Here, there is no dispute that Plaintiffs are the prevailing party for purposes of this Motion.  The parties entered into a settlement agreement in this matter wherein Defendant FCA US LCC (“Defendant”) and Plaintiffs agree that Plaintiffs are prevailing parties for purposes of a fee motion under Civil Code section 1794(d).  (Declaration of Thomas K. Ledbetter (“Ledbetter Decl.”), Ex. 1.)

 

Plaintiffs present evidence that two attorneys billed time on this matter: Thomas K. Ledbetter at a rate of $350 an hour and Amie Jacoby at a rate of $250 an hour.  (Ledbetter Decl., ¶ 12.)  The Court finds that Plaintiffs have presented sufficient evidence that the hourly rates charged by these attorneys is reasonable based upon their level of experience.  (See id., ¶¶ 8-9.) 

 

Plaintiffs also submit evidence that they incurred a total of $35,211.93 in attorney’s fees and costs in this matter.  (Ledbetter Decl., Ex. 3.)  The last three entries under the Fee Detail are for future expenses relating to this instant Motion for Attorney’s Fees, which total to $2,252.50.  (Id., at pp. 16-17.)  The Fee Detail shows a total of 92.70 hours of attorney time billed to this matter, for a fee total of $34,105.00, and $1,106.93 in costs.  (Id. at pp. 17-18.)  Defendant disputes the specific items discussed below.

···

Problems to solve –
a. Recast the paragraph of the ruling excerpt that begins "Plaintiffs also submit evidence" as a short bulleted list that keeps its main facts.
b. Write out the part of the ruling excerpt that opens with the words containing "Plaintiffs also submit" and closes with "items discussed below.".
Work only from the ruling excerpt above.

···

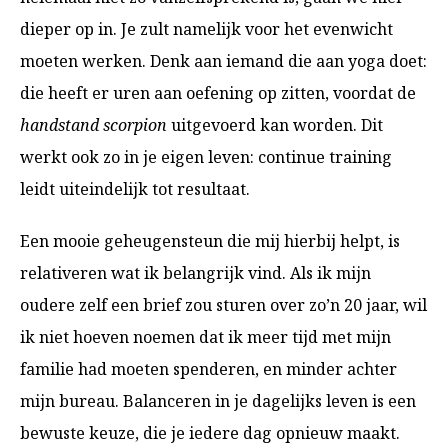
dieper op in. Je zult namelijk voor het evenwicht
moeten werken. Denk aan iemand die aan yoga doet:
die heeft er uren aan oefening op zitten, voordat de
handstand scorpion
uitgevoerd kan worden. Dit
werkt ook zo in je eigen leven: continue training
leidt uiteindelijk tot resultaat.
Een mooie geheugensteun die mij hierbij helpt, is
relativeren wat ik belangrijk vind. Als ik mijn
oudere zelf een brief zou sturen over zo’n 20 jaar, wil
ik niet hoeven noemen dat ik meer tijd met mijn
familie had moeten spenderen, en minder achter
mijn bureau. Balanceren in je dagelijks leven is een
bewuste keuze, die je iedere dag opnieuw maakt.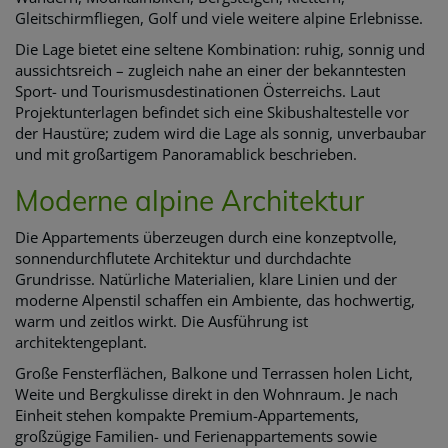
Gleitschirmfliegen, Golf und viele weitere alpine Erlebnisse.
Die Lage bietet eine seltene Kombination: ruhig, sonnig und
aussichtsreich – zugleich nahe an einer der bekanntesten
Sport- und Tourismusdestinationen Österreichs. Laut
Projektunterlagen befindet sich eine Skibushaltestelle vor
der Haustüre; zudem wird die Lage als sonnig, unverbaubar
und mit großartigem Panoramablick beschrieben.
Moderne alpine Architektur
Die Appartements überzeugen durch eine konzeptvolle,
sonnendurchflutete Architektur und durchdachte
Grundrisse. Natürliche Materialien, klare Linien und der
moderne Alpenstil schaffen ein Ambiente, das hochwertig,
warm und zeitlos wirkt. Die Ausführung ist
architektengeplant.
Große Fensterflächen, Balkone und Terrassen holen Licht,
Weite und Bergkulisse direkt in den Wohnraum. Je nach
Einheit stehen kompakte Premium-Appartements,
großzügige Familien- und Ferienappartements sowie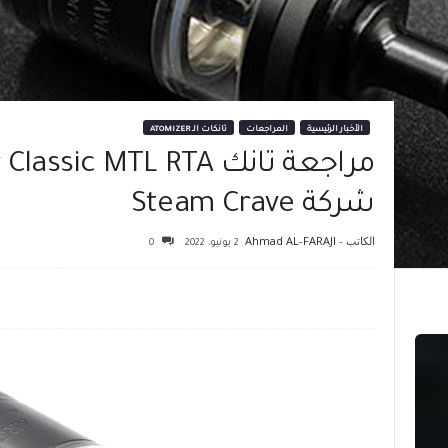
الأخبار الرئيسية
المراجعات
تانكات الـ ATOMIZER
شركة Steam Crave
الكاتب -
Ahmad AL-FARAJI
2 يونيو، 2022
0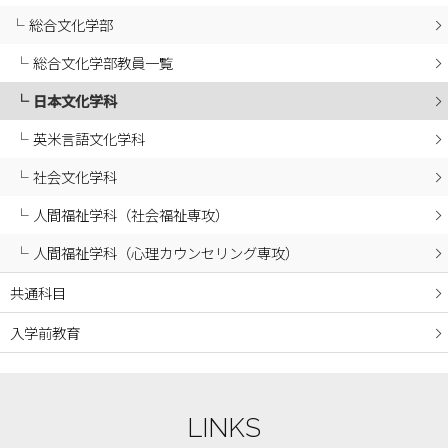
2024年07月
総合文化学部
2024年06月
総合文化学部教員一覧
2024年05月
日本文化学科
2024年04月
2024年03月
英米言語文化学科
2024年02月
社会文化学科
2024年01月
人間福祉学科（社会福祉専攻）
2023年12月
人間福祉学科（心理カウンセリング専攻）
2023年11月
2023年10月
共通科目
2023年09月
入学前教育
2023年08月
2023年07月
2023年06月
LINKS
2023年05月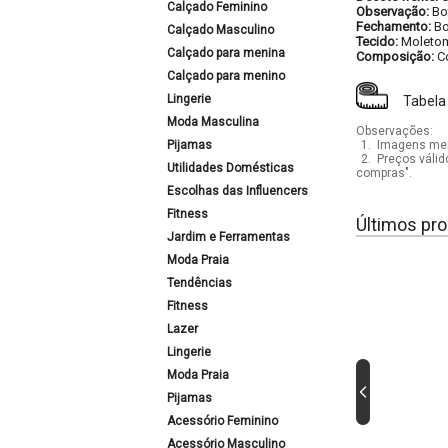
Calçado Feminino
Observação:
Bo
Fechamento:
Bo
Calçado Masculino
Tecido:
Moletom
Calçado para menina
Composição:
C
Calçado para menino
Lingerie
Tabela
Moda Masculina
Observações:
Pijamas
1.
Imagens mera
2.
Preços válid
Utilidades Domésticas
compras".
Escolhas das Influencers
Fitness
Últimos pro
Jardim e Ferramentas
Moda Praia
Tendências
Fitness
Lazer
Lingerie
Moda Praia
Pijamas
Acessório Feminino
Acessório Masculino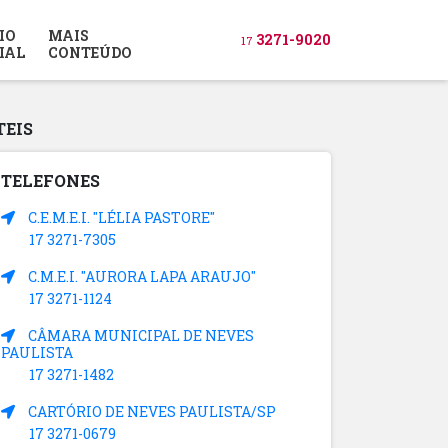
IO
MAIS
3271-9020
17
IAL
CONTEÚDO
TEIS
TELEFONES
C.E.M.E.I. "LÉLIA PASTORE"
17 3271-7305
C.M.E.I. "AURORA LAPA ARAUJO"
17 3271-1124
CÂMARA MUNICIPAL DE NEVES
PAULISTA
17 3271-1482
CARTÓRIO DE NEVES PAULISTA/SP
17 3271-0679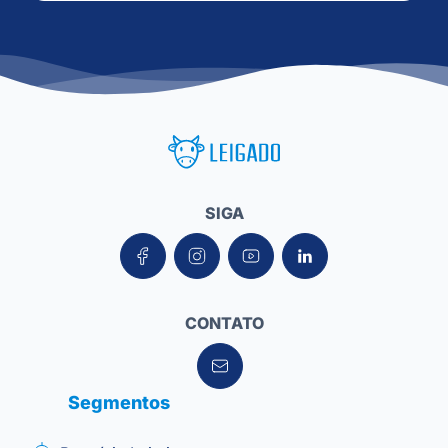
Leigado Tecnologia para Pecuária
SIGA
CONTATO
Segmentos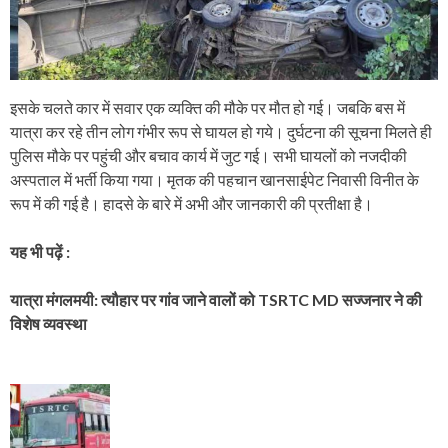
इसके चलते कार में सवार एक व्यक्ति की मौके पर मौत हो गई। जबकि बस में
यात्रा कर रहे तीन लोग गंभीर रूप से घायल हो गये। दुर्घटना की सूचना मिलते ही
पुलिस मौके पर पहुंची और बचाव कार्य में जुट गई। सभी घायलों को नजदीकी
अस्पताल में भर्ती किया गया। मृतक की पहचान खानसाईपेट निवासी विनीत के
रूप में की गई है। हादसे के बारे में अभी और जानकारी की प्रतीक्षा है।
यह भी पढ़ें :
यात्रा मंगलमयी: त्यौहार पर गांव जाने वालों को TSRTC MD सज्जनार ने की
विशेष व्यवस्था
P
o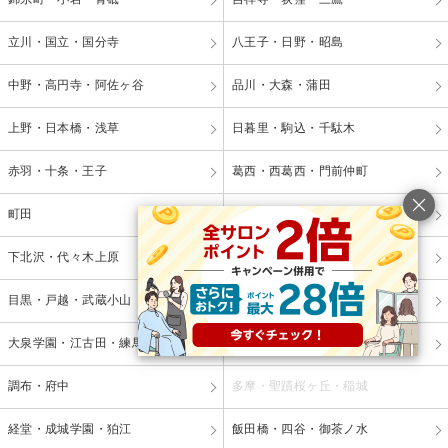
立川・国立・国分寺
八王子・日野・昭島
中野・高円寺・阿佐ヶ谷
品川・大森・蒲田
上野・日本橋・浅草
日暮里・駒込・千駄木
赤羽・十条・王子
葛西・西葛西・門前仲町
町田
三軒茶屋・用賀・二子玉川
下北沢・代々木上原
板橋・成増・巣鴨
目黒・戸越・武蔵小山
田無・小平・久米川
大泉学園・江古田・練馬
東久留米・ひばりヶ丘
調布・府中
多摩・聖蹟桜ヶ丘・稲城
経堂・成城学園・狛江
飯田橋・四谷・御茶ノ水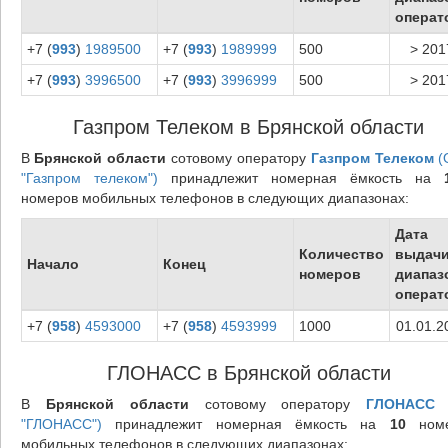
операт
+7 (
993
)
1989500
+7 (
993
)
1989999
500
> 201
+7 (
993
)
3996500
+7 (
993
)
3996999
500
> 201
Газпром Телеком в Брянской области
В
Брянской области
сотовому оператору
Газпром Телеком
(
"Газпром телеком")
принадлежит номерная ёмкость на
номеров мобильных телефонов в следующих диапазонах:
Дата
Количество
выдач
Начало
Конец
номеров
диапаз
операт
+7 (
958
)
4593000
+7 (
958
)
4593999
1000
01.01.2
ГЛОНАСС в Брянской области
В
Брянской области
сотовому оператору
ГЛОНАСС
"ГЛОНАСС")
принадлежит номерная ёмкость на
10
номе
мобильных телефонов в следующих диапазонах: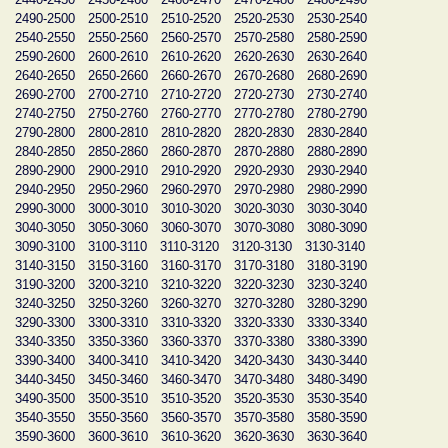
2490-2500
2500-2510
2510-2520
2520-2530
2530-2540
2540-2550
2550-2560
2560-2570
2570-2580
2580-2590
2590-2600
2600-2610
2610-2620
2620-2630
2630-2640
2640-2650
2650-2660
2660-2670
2670-2680
2680-2690
2690-2700
2700-2710
2710-2720
2720-2730
2730-2740
2740-2750
2750-2760
2760-2770
2770-2780
2780-2790
2790-2800
2800-2810
2810-2820
2820-2830
2830-2840
2840-2850
2850-2860
2860-2870
2870-2880
2880-2890
2890-2900
2900-2910
2910-2920
2920-2930
2930-2940
2940-2950
2950-2960
2960-2970
2970-2980
2980-2990
2990-3000
3000-3010
3010-3020
3020-3030
3030-3040
3040-3050
3050-3060
3060-3070
3070-3080
3080-3090
3090-3100
3100-3110
3110-3120
3120-3130
3130-3140
3140-3150
3150-3160
3160-3170
3170-3180
3180-3190
3190-3200
3200-3210
3210-3220
3220-3230
3230-3240
3240-3250
3250-3260
3260-3270
3270-3280
3280-3290
3290-3300
3300-3310
3310-3320
3320-3330
3330-3340
3340-3350
3350-3360
3360-3370
3370-3380
3380-3390
3390-3400
3400-3410
3410-3420
3420-3430
3430-3440
3440-3450
3450-3460
3460-3470
3470-3480
3480-3490
3490-3500
3500-3510
3510-3520
3520-3530
3530-3540
3540-3550
3550-3560
3560-3570
3570-3580
3580-3590
3590-3600
3600-3610
3610-3620
3620-3630
3630-3640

···

Solutions to the problems –
a.
- Plaintiffs' total attorney's fees and costs: $35,211.93.
- The last three Fee Detail entries are future expenses for this Motion for Attorney's Fees, totaling $2,252.50.
- The Fee Detail shows 92.70 hours of attorney time, for $34,105.00 in fees.
- Costs: $1,106.93.
- Defendant disputes specific items.

b.
Plaintiffs also submit evidence that they incurred a total of $35,211.93 in attorney’s fees and costs in this matter.  (Ledbetter Decl., Ex. 3.)  The last three entries under the Fee Detail are for future expenses relating to this instant Motion for Attorney’s Fees, which total to $2,252.50.  (Id., at pp. 16-17.)  The Fee Detail shows a total of 92.70 hours of attorney time billed to this matter, for a fee total of $34,105.00, and $1,106.93 in costs.  (Id. at pp. 17-18.)  Defendant disputes the specific items discussed below.